AVC is tracked with a combination of metric providers, embedded monitoring agents, and Flexible NetFlow. AVC includes both TCP performance metrics—such as bandwidth use, response time, and latency—and RTP performance metrics including packet loss and jitter.

These metrics are aggregated and exported via NetFlow v9 or the IPFIX format to a management and reporting package.

APIs and packet capture data

Finally, when capturing data that's useful for isolating root cause, there are two data sources on which network operations teams heavily rely: application programming interface (API) data and packet data.

An API is a set of subroutine definitions, communication protocols, and tools for building software. In general terms, it's a set of clearly defined methods of communication among various components.

In today's SDN environments, the control plane is typically centralized with a management application and controller to define and push policies and configurations down to the devices and functions. An API integration with the management systems, and access to that data, provide a way for path and APP ID information to know the business class and traffic routing through the SDN environment.

[ See also: SDN + NFV: Do the enterprise benefits add up? ]

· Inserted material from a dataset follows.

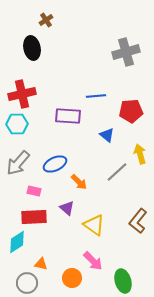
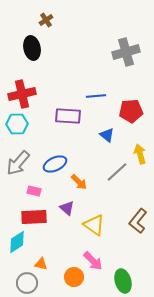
orange circle: moved 2 px right, 1 px up
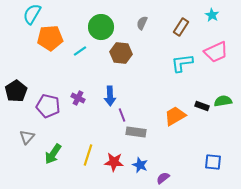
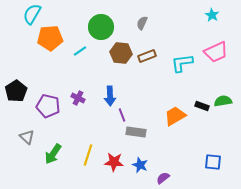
brown rectangle: moved 34 px left, 29 px down; rotated 36 degrees clockwise
gray triangle: rotated 28 degrees counterclockwise
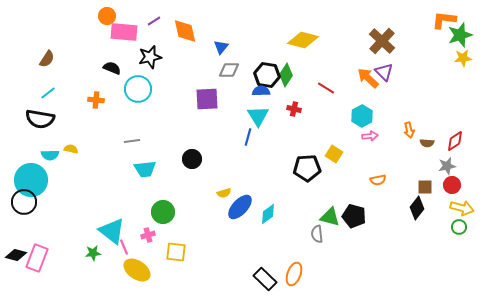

Many performance and analytics platforms use APIs to integrate with ticketing software for workflow optimization across incident management. When an alert is triggered, the analytics platform can automate the creation of an incident ID (trouble ticket).

The ticket, in turn, includes semantic information such as location, time, and the alert that triggered the incident; this reduces the wait time for the data to get into the hands of engineers eager to solve the issue.

Packet data

Actual data packets are the most granular data an engineer can evaluate. Capturing them and writing them to storage allows for detailed network troubleshooting .

This can help fix problems that can't be solved with just flow, or with other data. For example, a flow with high latency could have several root causes. Packet data allows IT to see if a particular application is causing that latency, whether a specific user is causing it, and how often it occurred.

Work toward complete visibility

There are many ways to gather data to measure the performance of networked applications, depending on what and where your resources are. Ultimately, you'll need multiple data sets to deliver a complete end-to-end view of the current state of your network.

Having this comprehensive visibility allows you to proactively manage network performance, isolate and fix problems more quickly, and better plan for larger transformation initiatives such as a software-defined WAN.

If your team cannot monitor all of these data sources through one consolidated network performance management platform, it's time to reconsider your strategy. Have a discussion with your IT team or service provider to evaluate which of these data types you can measure now, and how you can add the capability to measure the ones you are missing.